Topic extraction determines the dominant topics in the text.

This functionality is also known as:

  • theme identification
  • subject detection
  • key topic recognition

Tisane stores the topics under the topics array (strings without topic_stats, objects with topic_stats). The topics are document level.

When a particular word has multiple interpretations, the sense of the word must be determined in the current context. For example, Jupiter is a planet and a Roman deity. Whether it's the planet or the deity, depends on the text.

For example, the sentence Juno is the wife of Jupiter refers to the deity. Tisane determines the relevant topics as Roman mythology, supernatural (gods), relationship, and family (since the spousal connection is mentioned).

{
	"text": "Juno is the wife of Jupiter",
	"topics": [
		"supernatural",
		"Roman mythology",
		"relationship",
		"family"
	]
}

On the other hand, the sentence Jupiter is farther from the sun than Mars refers to planets. Tisane determines the topics to be outer space and astronomy.

{
	"text": "Jupiter is farther from the sun than Mars",
	"topics": [
		"outer space",
		"astronomy"
	]
}

Topic Statistics

If the setting topic_stats is set to true, then the portion of the input where the topic is active is provided. The topic is then not provided as a string but as an object made of the topic itself (topic (string) attribute) and its distribution statistic (coverage (float) attribute).

Example

Request:

{
  "language":"en",
  "content":"Jupiter is farther from the sun than Mars.
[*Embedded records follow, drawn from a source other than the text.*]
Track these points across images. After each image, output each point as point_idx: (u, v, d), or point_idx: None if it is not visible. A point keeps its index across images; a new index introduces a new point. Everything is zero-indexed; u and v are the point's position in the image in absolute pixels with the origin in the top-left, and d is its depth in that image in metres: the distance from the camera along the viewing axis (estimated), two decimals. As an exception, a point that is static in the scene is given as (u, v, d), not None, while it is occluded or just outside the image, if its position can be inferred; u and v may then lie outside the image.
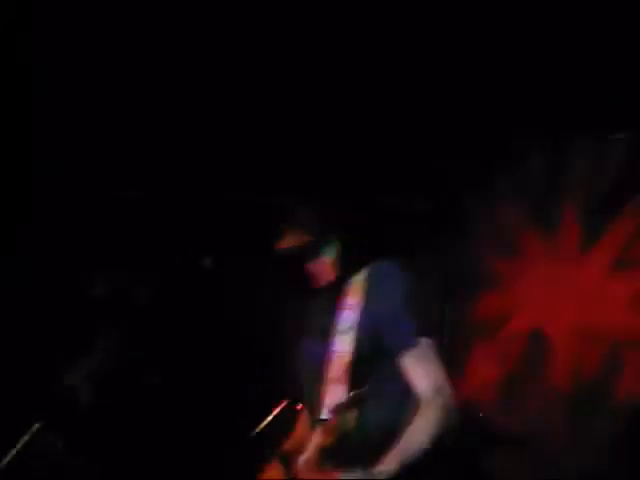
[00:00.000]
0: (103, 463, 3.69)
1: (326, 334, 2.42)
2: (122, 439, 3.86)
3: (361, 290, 2.43)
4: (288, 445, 2.48)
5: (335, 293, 2.48)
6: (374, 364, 2.40)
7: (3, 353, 4.10)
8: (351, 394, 2.23)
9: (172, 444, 3.91)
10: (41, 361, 4.32)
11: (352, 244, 2.55)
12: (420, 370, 2.39)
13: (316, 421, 2.36)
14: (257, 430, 2.72)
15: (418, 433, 2.34)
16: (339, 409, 2.21)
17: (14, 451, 2.66)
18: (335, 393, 2.33)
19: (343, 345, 2.38)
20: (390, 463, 2.29)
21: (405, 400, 2.40)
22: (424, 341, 2.41)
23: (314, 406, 2.42)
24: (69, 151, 4.33)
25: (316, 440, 2.30)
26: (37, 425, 2.67)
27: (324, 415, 2.32)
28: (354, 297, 2.43)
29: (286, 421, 2.60)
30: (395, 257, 2.51)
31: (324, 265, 2.54)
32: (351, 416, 2.20)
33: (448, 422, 2.39)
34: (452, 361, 4.68)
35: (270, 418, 2.73)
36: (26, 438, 2.65)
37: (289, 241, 2.49)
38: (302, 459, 2.34)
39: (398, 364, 2.41)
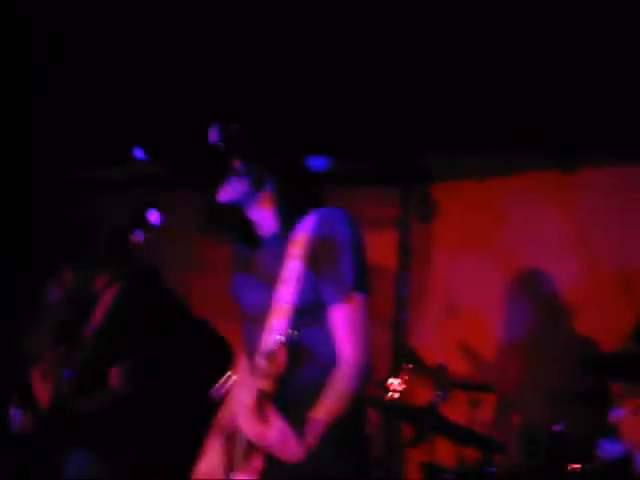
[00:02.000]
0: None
1: (271, 283, 2.43)
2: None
3: (307, 238, 2.42)
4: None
5: (281, 242, 2.48)
6: (315, 316, 2.42)
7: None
8: (278, 337, 2.27)
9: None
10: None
11: (293, 192, 2.54)
12: (345, 327, 2.39)
13: (253, 368, 2.40)
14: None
15: (337, 396, 2.37)
16: (268, 354, 2.26)
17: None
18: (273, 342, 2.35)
19: (286, 295, 2.39)
20: (316, 432, 2.33)
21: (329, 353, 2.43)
22: (357, 296, 2.41)
23: (253, 354, 2.45)
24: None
25: (254, 386, 2.31)
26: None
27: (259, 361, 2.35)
28: (300, 246, 2.42)
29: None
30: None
31: (266, 213, 2.55)
32: (280, 360, 2.25)
33: (366, 380, 2.42)
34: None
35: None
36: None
37: (229, 192, 2.50)
38: (242, 405, 2.36)
39: (329, 317, 2.41)
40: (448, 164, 5.04)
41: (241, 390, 2.42)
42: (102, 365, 3.77)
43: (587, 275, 4.68)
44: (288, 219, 2.50)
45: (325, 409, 2.36)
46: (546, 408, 4.33)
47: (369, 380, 2.47)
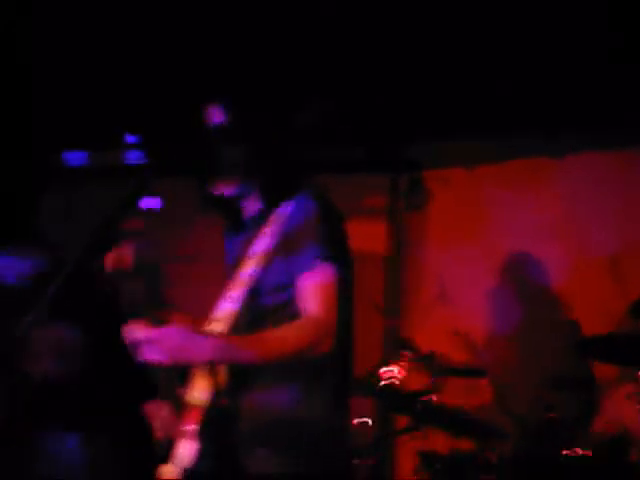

Which is not important in the current context",
  "settings": 
  {
    "topic_stats": true
  }
}

Response:

{
	"text": "Jupiter is farther from the sun than Mars. Which is not important in the current context",
	"topics": [
		{
			"topic": "outer space",
			"coverage": 0.5
		},
		{
			"topic": "astronomy",
			"coverage": 0.5
		}
	]
}

(both detected topics appear in 1 sentence out of 2, which is 0.5 of all sentences)

Standards

There are common taxonomy standards that Tisane can use with topic_standard setting:

To specify the standard, add the topic_standard setting.

Example

Request:

{
  "language":"en",
  "content":"Jupiter is farther from the sun than Mars.",
  "settings": 
  {
    "topic_standard": "wikidata"
  }
}

Response:

{
	"text": "Jupiter is farther from the sun than Mars. Which is not important in the current contex",
	"topics": [
		"Q4169",
		"Q333"
	]
}

The standard taxonomies cover a small fraction of the native standard. When a concept is not covered by a taxonomy, it is omitted from the response.